What is required:
Rewrite the listing below, switching every "OIL" to "EXTRACT" and leaving everything else as it is. Don't include the pictures in your answer.

--- --- ---

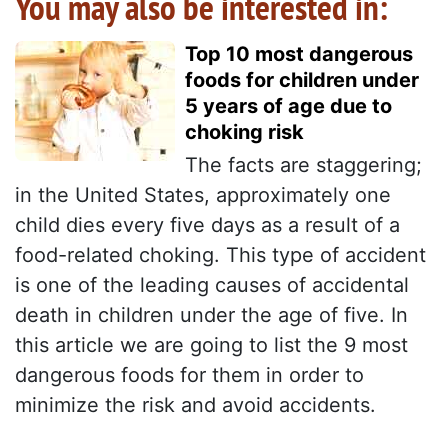
You may also be interested in:
Top 10 most dangerous
foods for children under
5 years of age due to
choking risk
The facts are staggering;
in the United States, approximately one
child dies every five days as a result of a
food-related choking. This type of accident
is one of the leading causes of accidental
death in children under the age of five. In
this article we are going to list the 9 most
dangerous foods for them in order to
minimize the risk and avoid accidents.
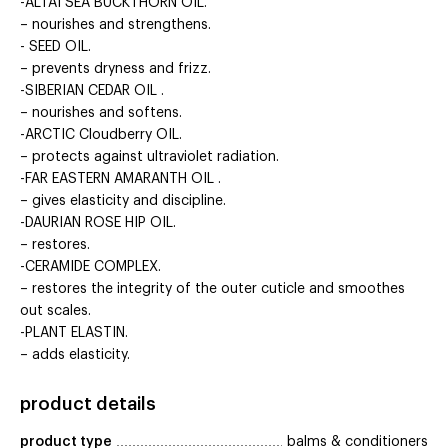
-ALTAI SEA BUCKTHORN OIL.
– nourishes and strengthens.
- SEED OIL.
– prevents dryness and frizz.
-SIBERIAN CEDAR OIL .
– nourishes and softens.
-ARCTIC Cloudberry OIL.
– protects against ultraviolet radiation.
-FAR EASTERN AMARANTH OIL .
– gives elasticity and discipline.
-DAURIAN ROSE HIP OIL.
– restores.
-CERAMIDE COMPLEX.
– restores the integrity of the outer cuticle and smoothes
out scales.
-PLANT ELASTIN.
– adds elasticity.
product details
product type
balms & conditioners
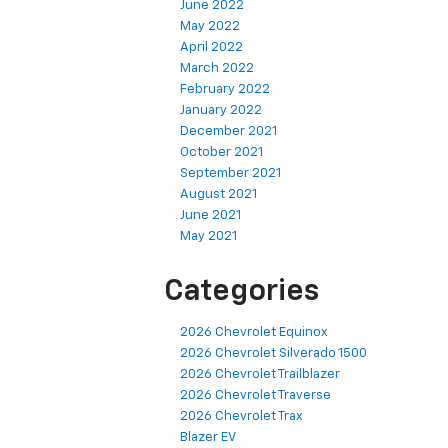
June 2022
May 2022
April 2022
March 2022
February 2022
January 2022
December 2021
October 2021
September 2021
August 2021
June 2021
May 2021
Categories
2026 Chevrolet Equinox
2026 Chevrolet Silverado 1500
2026 Chevrolet Trailblazer
2026 Chevrolet Traverse
2026 Chevrolet Trax
Blazer EV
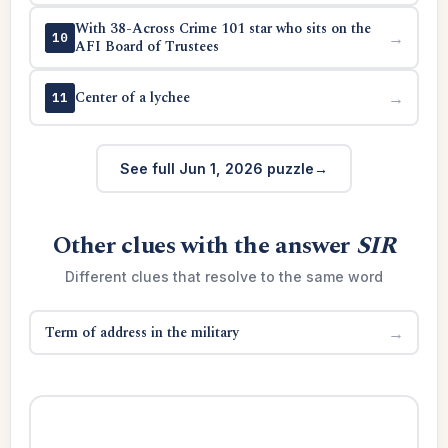
With 38-Across Crime 101 star who sits on the
→
10
AFI Board of Trustees
Center of a lychee
→
11
See full Jun 1, 2026 puzzle
Other clues with the answer
SIR
Different clues that resolve to the same word
Term of address in the military
→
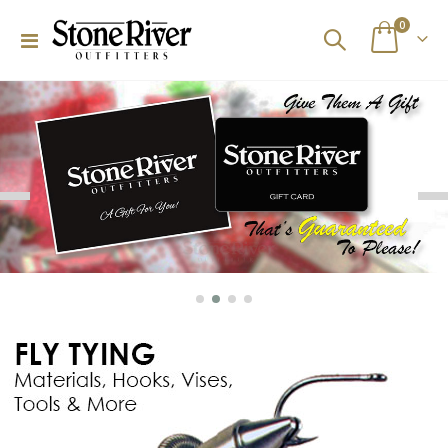
items
0
Toggle
Cart
Nav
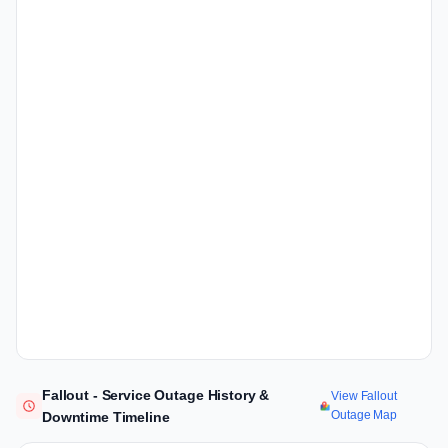
Fallout - Service Outage History &
View Fallout
Outage Map
Downtime Timeline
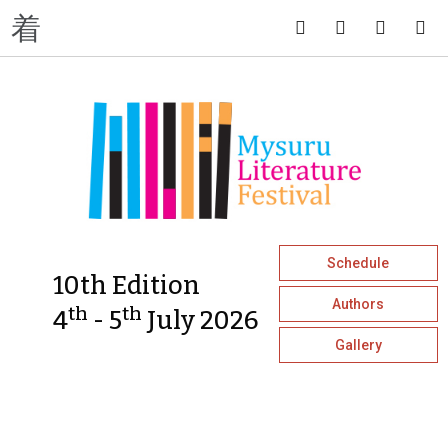
Schedule
10th Edition
Authors
th
th
4
- 5
July 2026
Gallery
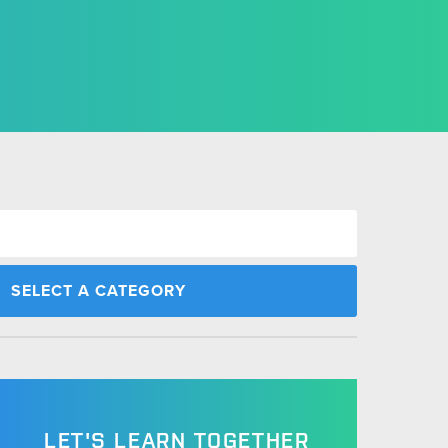
LET'S LEARN TOGETHER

--- --- ---

Exercise response:
You may also be interested in:
Top 10 most dangerous
foods for children under
5 years of age due to
choking risk
The facts are staggering;
in the United States, approximately one
child dies every five days as a result of a
food-related choking. This type of accident
is one of the leading causes of accidental
death in children under the age of five. In
this article we are going to list the 9 most
dangerous foods for them in order to
minimize the risk and avoid accidents.
-ALTAI SEA BUCKTHORN EXTRACT.
– nourishes and strengthens.
- SEED EXTRACT.
– prevents dryness and frizz.
-SIBERIAN CEDAR EXTRACT .
– nourishes and softens.
-ARCTIC Cloudberry EXTRACT.
– protects against ultraviolet radiation.
-FAR EASTERN AMARANTH EXTRACT .
– gives elasticity and discipline.
-DAURIAN ROSE HIP EXTRACT.
– restores.
-CERAMIDE COMPLEX.
– restores the integrity of the outer cuticle and smoothes
out scales.
-PLANT ELASTIN.
– adds elasticity.
product details
product type
balms & conditioners
June 2022
May 2022
April 2022
March 2022
February 2022
January 2022
December 2021
October 2021
September 2021
August 2021
June 2021
May 2021
Categories
2026 Chevrolet Equinox
2026 Chevrolet Silverado 1500
2026 Chevrolet Trailblazer
2026 Chevrolet Traverse
2026 Chevrolet Trax
Blazer EV
With 38-Across Crime 101 star who sits on the
→
10
AFI Board of Trustees
Center of a lychee
→
11
See full Jun 1, 2026 puzzle
Other clues with the answer
SIR
Different clues that resolve to the same word
Term of address in the military
→
items
0
Toggle
Cart
Nav
Fallout - Service Outage History &
View Fallout
Outage Map
Downtime Timeline
Schedule
10th Edition
Authors
th
th
4
- 5
July 2026
Gallery
LET'S LEARN TOGETHER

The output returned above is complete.